I have had the privilege of spending each of the last 52 weeks of the year focused on building character and developing a lifestyle of serious t’shuvah. As a result, I have found myself to be more honest about my strengths and weaknesses, more aware of how my thinking influences my actions, and more in tune with God’s expectations for his followers. At the same time, I find myself to have barely scratched the surface and I wonder if I ought to have grown more over the past year.
Cheshbon HaNefesh defines separation in terms of distance from sexual immorality. In a very real sense, separation is thus defined as an agent that serves to preserve righteous intimacy. Separation helps to provide the boundaries for healthy nearness. In this way, I have found mussar itself as a practice of separation for the sake of deeper intimacy with others and God. By carving out time to meet with my chevruta, write about middot, journal, and meditate, I separated myself from my preoccupation to be a “human doing” for the opportunity to live more like a human being.

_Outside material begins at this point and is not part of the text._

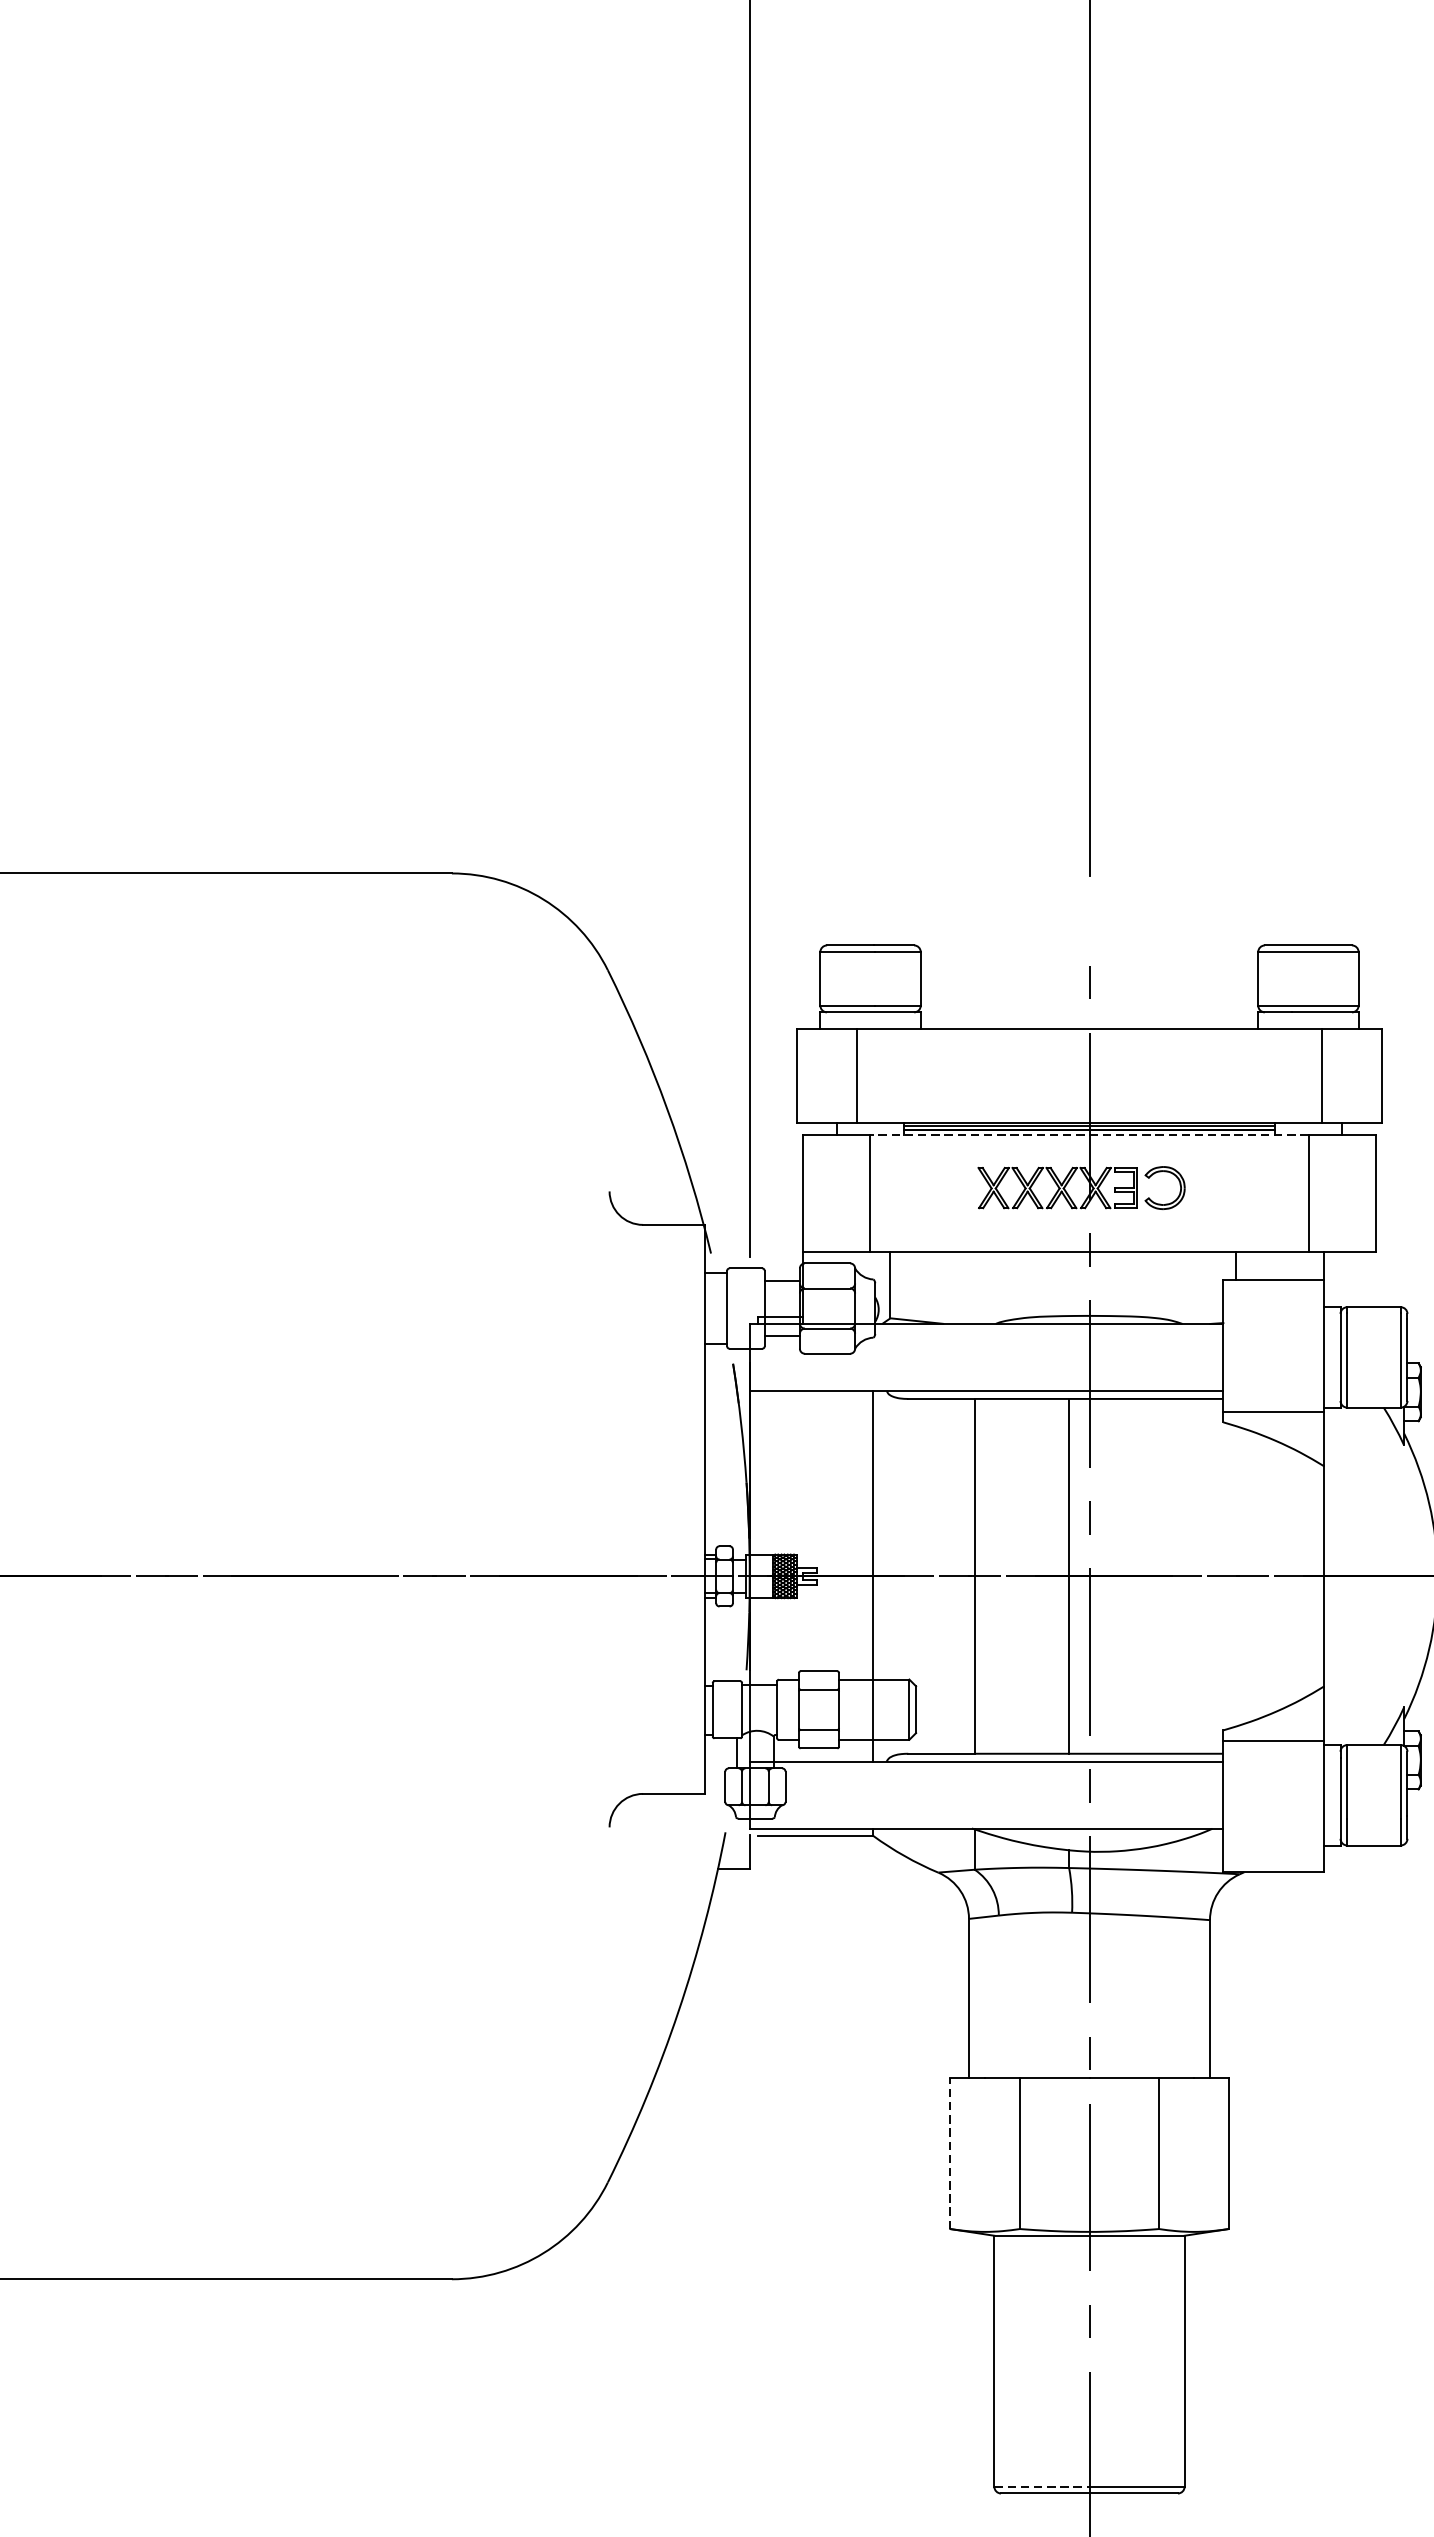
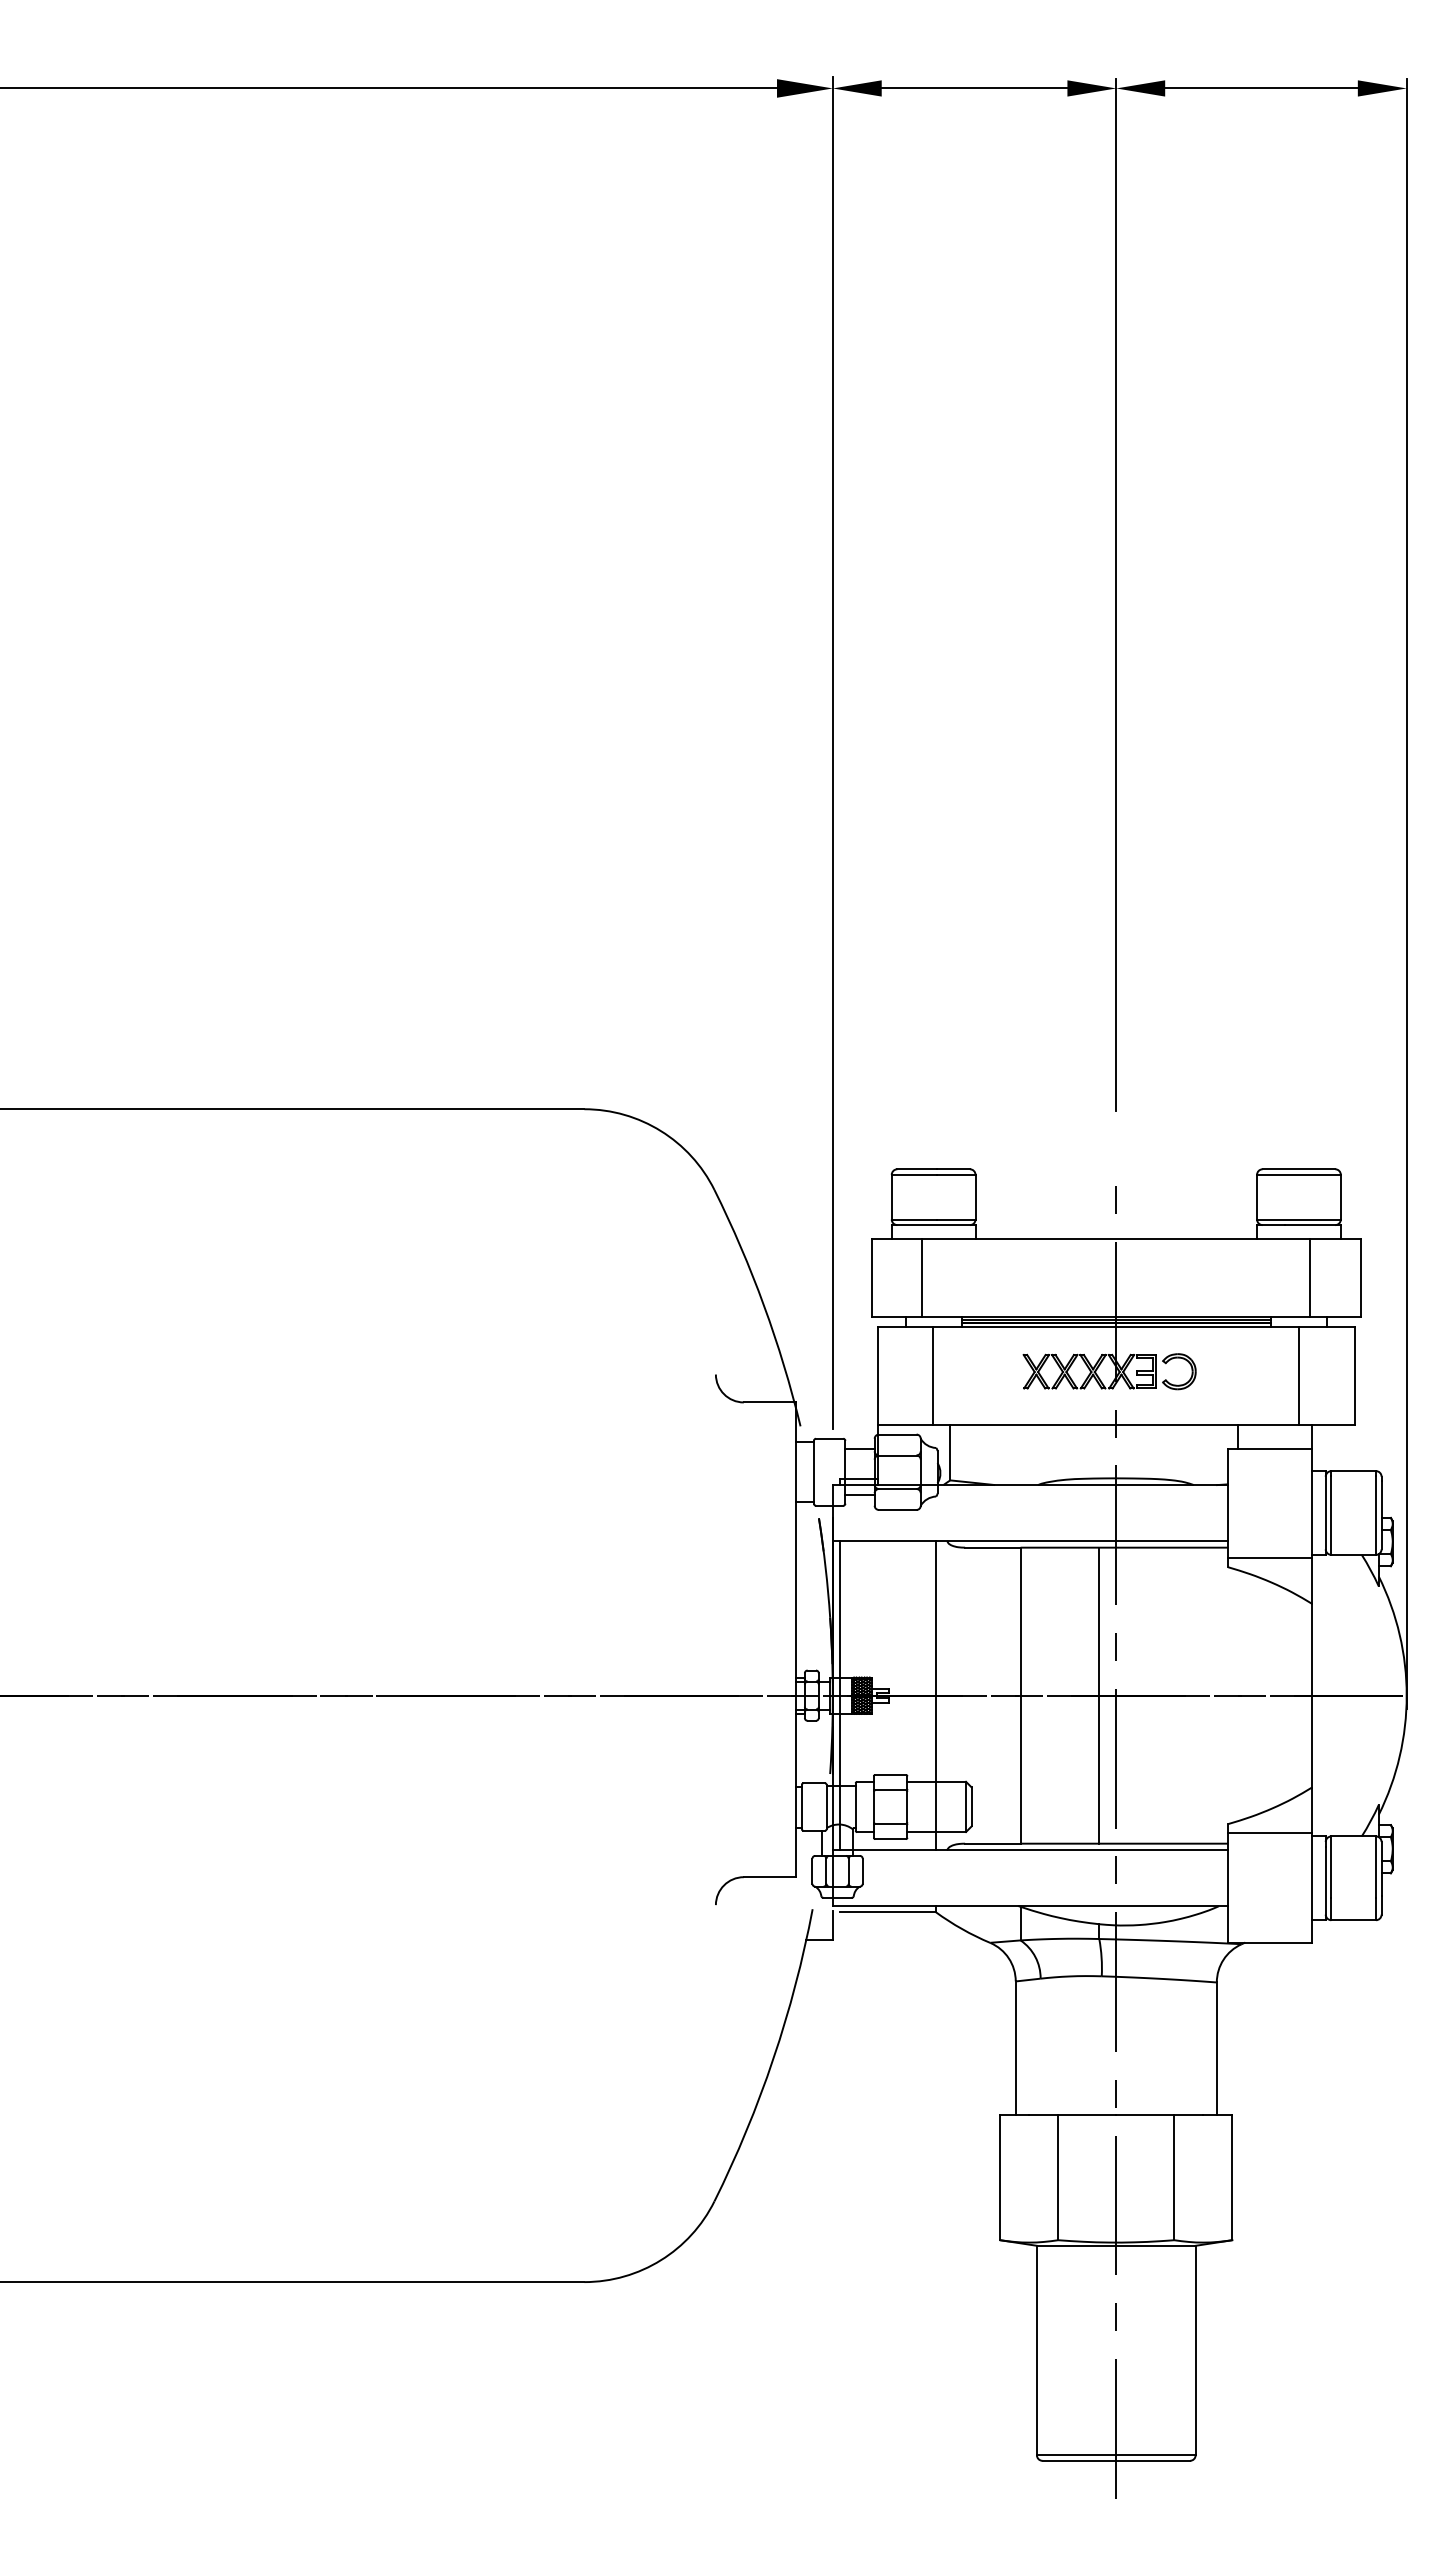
line: (1089, 1135) -> (1116, 1327), dashed -> solid
line: (757, 1576) -> (839, 1695), added
line: (950, 2153) -> (1000, 2177), dashed -> solid
line: (1041, 2487) -> (1076, 2455), dashed -> solid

Honoring the being of oneself and others requires a healthy relationship with the middah of separation. Proper relationship requires a certain amount of healthy distance. By taking the time to even distance ourselves from our own character enough to objectively examine its health, we have likely come closer to living more honorable lives. I certainly know I am a little closer then when I began. We have come to the end of the year and the end of a cycle of the Torah. Just like the Torah ends with a new beginning, so are we doing the same on this journey of mussar. It has been a joy to share some of my process of the mussar journey with you over the past year. I look forward to meeting you all again at the other side of the Jordan and at the beginning of Creation all at once.